Administrator: Todd M. Fowler, MBA, CMVE
Center Manager: Carol Fairchild, RN
Assistant Manager: Todd Hilton, RN
Types of surgeries: endoscopy, orthopedic, GYN, ophthalmology, cosmetic/reconstructive, general, ENT, urology
Staff: 22 - 10 RNs, 6 OR techs, 2 office, 1 anesthesiologist, 1 CS tech, 1 housekeeping, 1 surgical equipment specialist
Procedure rooms: 2
Operating surgeons: 25
Monthly case volume: 350
Years in operation: nearly 4
Ownership structure: physician-owned
Two years ago, patient satisfaction surveys were more trouble than they were worth for the Holzer Clinic Ambulatory Surgery Center in rural Ohio. "I was doing a paper-and-pencil survey that I wrote and handed out myself," says manager Carol Fairchild, RN. "The return rate was 15 percent."

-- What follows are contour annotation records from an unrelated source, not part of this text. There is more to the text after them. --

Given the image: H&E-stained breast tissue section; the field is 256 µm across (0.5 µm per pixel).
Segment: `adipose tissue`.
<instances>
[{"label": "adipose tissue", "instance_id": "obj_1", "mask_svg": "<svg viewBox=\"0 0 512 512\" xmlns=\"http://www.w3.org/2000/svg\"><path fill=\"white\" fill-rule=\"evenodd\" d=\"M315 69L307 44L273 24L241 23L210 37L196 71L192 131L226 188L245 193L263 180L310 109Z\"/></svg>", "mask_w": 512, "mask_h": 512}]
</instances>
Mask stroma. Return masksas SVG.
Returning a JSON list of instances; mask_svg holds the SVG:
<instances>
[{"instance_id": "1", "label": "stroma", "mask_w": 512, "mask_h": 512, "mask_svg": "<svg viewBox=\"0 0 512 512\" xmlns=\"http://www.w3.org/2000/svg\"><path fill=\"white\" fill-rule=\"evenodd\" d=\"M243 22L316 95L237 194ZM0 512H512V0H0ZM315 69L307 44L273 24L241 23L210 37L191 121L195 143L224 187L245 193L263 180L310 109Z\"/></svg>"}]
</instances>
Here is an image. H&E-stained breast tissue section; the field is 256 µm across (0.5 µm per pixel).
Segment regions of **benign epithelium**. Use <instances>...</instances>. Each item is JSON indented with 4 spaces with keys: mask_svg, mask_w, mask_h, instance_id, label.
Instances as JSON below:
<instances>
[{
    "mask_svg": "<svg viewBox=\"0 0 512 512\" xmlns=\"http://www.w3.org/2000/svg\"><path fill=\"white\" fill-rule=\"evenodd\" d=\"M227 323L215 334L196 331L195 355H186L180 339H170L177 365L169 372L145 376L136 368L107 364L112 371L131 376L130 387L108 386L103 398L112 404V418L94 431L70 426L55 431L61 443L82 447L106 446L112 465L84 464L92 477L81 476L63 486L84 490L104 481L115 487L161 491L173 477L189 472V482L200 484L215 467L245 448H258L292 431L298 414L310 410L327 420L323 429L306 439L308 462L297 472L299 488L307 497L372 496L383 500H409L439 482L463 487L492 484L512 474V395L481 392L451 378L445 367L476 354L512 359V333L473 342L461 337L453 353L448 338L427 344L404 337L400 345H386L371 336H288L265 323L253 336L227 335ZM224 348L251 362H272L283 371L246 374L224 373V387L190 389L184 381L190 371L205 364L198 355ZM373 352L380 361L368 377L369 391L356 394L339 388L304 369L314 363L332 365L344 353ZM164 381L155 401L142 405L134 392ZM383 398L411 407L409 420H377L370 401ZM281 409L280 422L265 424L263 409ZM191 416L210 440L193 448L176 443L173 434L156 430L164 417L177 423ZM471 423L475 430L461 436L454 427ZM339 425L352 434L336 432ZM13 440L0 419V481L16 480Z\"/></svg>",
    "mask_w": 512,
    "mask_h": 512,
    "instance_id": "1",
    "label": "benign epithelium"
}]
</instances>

Ms. Fairchild soon found a company to handle her patient surveys with a Web-based program (see "Your Patient Satisfaction Survey Options"). The service she selected isn't fully automated - patients fill out and mail a paper survey to the company, which enters the data and posts the results online - but the quantity and quality of the results have been remarkable. The ASC's managers have already used the results to modify patient check-in and pain-control drug policies.
How Web-based surveys work
Ms. Fairchild quickly discovered that using a company to help design, distribute and analyze patient satisfaction surveys has many inherent advantages over the homemade paper-and-pencil variety. Here's a short list of those advantages.
- Customized surveys. "I can ask whatever questions I want to," says Ms. Fairchild. "This is what attracted me to it. I could customize it to the types of surgeries we are doing and the services we are providing." For example, she says, an eye center's survey won't include a question about general anesthesia. "If you ask a lot of questions that are not applicable, patients lose interest and won't send [surveys] back."
- Reliable circulation. Each month, the company e-mails Ms. Fairchild a formatted survey to print and ships her about 350 envelopes (the number of cases Holzer averages per month). At discharge, each patient is handed a survey and a stamped envelope addressed to the survey company. The company charges the 37 cents per pre-printed envelope, regardless of whether the survey is returned. "They're good about helping me not over-order," says Ms. Fairchild. Total cost for each survey is 74 cents - 37 cents for the stamp, 37 cents for the survey company. That's about $130 a month.
- Automated results. The company updates Holzer's Web-based file and results as the surveys are received. "If they got four today, they'll be on there," says Ms. Fairchild. "They gather the data and create charts, pie graphs and databases for me. I can look at results by procedure and by physician. I can print just the comments sections for all surveys without having to open every survey." In addition, the company alerts the facility if patients rate any category on the survey lower than "good."
"I can address it immediately," says Ms. Fairchild. "As long as the patient provided some contact information, I call them to see where we can improve. A lot of times, they just need further information; some will initially score us low but by the time a few days have lapsed, and they're more recovered, they feel a whole lot better about their procedure."
The company also alerts her when Holzer gets an especially good review so she can share it with staff in a timely manner.
Ms. Fairchild regularly analyzes the data for trends and areas of improvement. "The scores range from 0 to 5 in each category," she says. "If I see pain scores went from 4.8 to 4.3 in one month - what was different? A new nurse in PACU? More of one type of case?"
Since starting the system, Holzer Clinic ASC has improved in two major areas:
- Patient wait times. "Scores were low, and we realized we had patients coming in too soon," says Ms. Fairchild. Staff now instruct patients to come in 30 minutes before procedures instead of an hour. "The scores went up immediately," she says. "They're barely here long enough to get worried."
- Pain control. After several complaints that pain management after conscious sedation cases was inadequate, Ms. Fairchild set out to fix it with the anesthesia provider on such cases. "We were using Versed and Demerol, now we're using Versed and fentanyl, because it's faster acting," she says. "And we give the fentanyl first, because it precipitates the Versed's action, making it more effective." The result: Scores quickly jumped from 4.2 to 4.6.
Thanks to this system, Ms. Fairchild's patient-satisfaction-survey return rate is 30 percent - even though case volume has increased by 25 percent.
"And best of all," says Ms. Fairchild. "I'm no longer spending time doing it by hand."